Satarov, the President's aide, denies that Yeltsin sanctioned Korzhakov's comments. "We're way too far down the road for that," Satarov says. But the next dire scenario has Yeltsin moving to invalidate the vote after it takes place. Russia's election law is filled with loopholes, and an Interior Ministry official says Yeltsin could contest the results for months. And then what? If he is serious about "never" letting the Communists come to power, says this official, then the only option would be armed confrontation.

In such a crisis Yeltsin could not count on the military's support. "Unlike in the past," says Satarov, "when the President was popular and so the army sided with him, I'm not at all sure what they would do in such a circumstance." Kozyrev believes the outcome could be a twofold victory for the army. "They don't like the President and would like to be rid of him," he says. "If he loses the election, they could see him gone while at the same time appearing as defenders of the people's will."

Gorbachev, who is also running in the election, says Yeltsin is "too weak" to fight and that "he will accept the result, whatever it is, if only to secure his place in history." Gorbachev is less worried about Zyuganov than about those around him: "If Russia's Communists had evolved as their Central and East European colleagues have, if they were really social democrats, then there would be no reason to worry about Zyuganov's coming to power," says Gorbachev. "But Russia's Communists want a strict Stalinism.

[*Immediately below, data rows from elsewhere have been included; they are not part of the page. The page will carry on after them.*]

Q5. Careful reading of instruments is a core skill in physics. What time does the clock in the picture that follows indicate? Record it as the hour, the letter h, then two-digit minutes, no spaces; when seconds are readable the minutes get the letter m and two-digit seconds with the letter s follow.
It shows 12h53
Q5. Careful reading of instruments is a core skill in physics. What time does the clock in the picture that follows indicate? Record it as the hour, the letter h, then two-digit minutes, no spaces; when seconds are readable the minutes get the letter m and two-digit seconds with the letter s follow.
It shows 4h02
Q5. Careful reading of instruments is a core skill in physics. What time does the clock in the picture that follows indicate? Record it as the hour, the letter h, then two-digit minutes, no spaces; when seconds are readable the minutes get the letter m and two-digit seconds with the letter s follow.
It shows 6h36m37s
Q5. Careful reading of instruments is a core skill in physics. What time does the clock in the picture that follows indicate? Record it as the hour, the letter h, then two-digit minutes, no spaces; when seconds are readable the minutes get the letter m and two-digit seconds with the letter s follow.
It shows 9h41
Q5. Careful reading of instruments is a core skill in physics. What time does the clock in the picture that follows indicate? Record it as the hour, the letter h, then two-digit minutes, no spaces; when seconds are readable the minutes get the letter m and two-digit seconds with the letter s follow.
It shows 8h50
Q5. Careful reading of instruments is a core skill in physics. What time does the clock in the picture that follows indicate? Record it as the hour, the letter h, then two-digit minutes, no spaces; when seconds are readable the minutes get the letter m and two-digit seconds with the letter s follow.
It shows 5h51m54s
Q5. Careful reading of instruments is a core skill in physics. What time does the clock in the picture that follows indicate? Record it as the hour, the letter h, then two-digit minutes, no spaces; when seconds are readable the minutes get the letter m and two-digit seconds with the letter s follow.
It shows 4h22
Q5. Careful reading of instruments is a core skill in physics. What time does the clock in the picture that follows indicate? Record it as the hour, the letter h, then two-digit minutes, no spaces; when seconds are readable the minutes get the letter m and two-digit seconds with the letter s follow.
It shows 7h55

If Zyuganov resists them, he could be pushed aside just as I was."

Russia today is a postcommunist, not a democratic society--and that is partly Yeltsin's fault. He is the only politician of sufficient stature in the post-Soviet period who could have created an "anticommunist" party committed to reform. Instead he chose a politics of charisma, believing his populist appeal would be more effective in ensuring support for reform than would the enlistment of local activists to promote his views. By allowing reform to become identified with one powerful personality--his own--Yeltsin failed to create a constituency for change that could survive if he became unpopular. And now that he has become deeply unpopular, the cause of democracy and reform has suffered accordingly.

Over the years, as he has become more and more dictatorial, the notion of Yeltsin as embodying democracy has receded, and now no one can say for sure which policies he would actually pursue in a second term. Yegor Gaidar, the former Prime Minister who lost his job in Yeltsin's purge of Western-leaning officials, is only one who says he is "not persuaded that the President will promote liberal reform" if he is returned to office. Indeed, Alexander Solzhenitsyn's gloomy observation of two years ago seems even more apt: "The system that governs us is a combination of the old nomenklatura, the sharks of finance, false democrats and the kgb. I cannot call this democracy...and we do not know in which direction it will develop."

Yet it is surely true that with Yeltsin, the space for democracy and market reform that is growing fitfully almost everywhere in Russia will have a better chance of succeeding peacefully and more quickly than if Zyuganov takes power. For besides his economic changes, Yeltsin's true legacy thus far has been his acquiescence in the decentralization of power. "It has shifted dramatically downward from the Kremlin and outward from Moscow," says Strobe Talbott. The result is that Russia is fast becoming a pluralistic nation, but it has yet to make the transition to a civil society.

If, in the short run, only a fool would be optimistic about Russia's course, the eventual outcome seems favorable. As Gorbachev says, "Only the old are truly Communists now. When the young take over, communism will finally die, and democracy will take firm root." So while few deny that a period of repressive score settling would attend a Communist victory, the grass that is already growing through the cracks will continue to do so in any event. It is right to view this election as among the most pivotal in history. The question, though, is no longer whether Russia's future will arrive, but when it will--and, if the Communists re-emerge, exactly how many innocents will have to suffer needlessly until it does.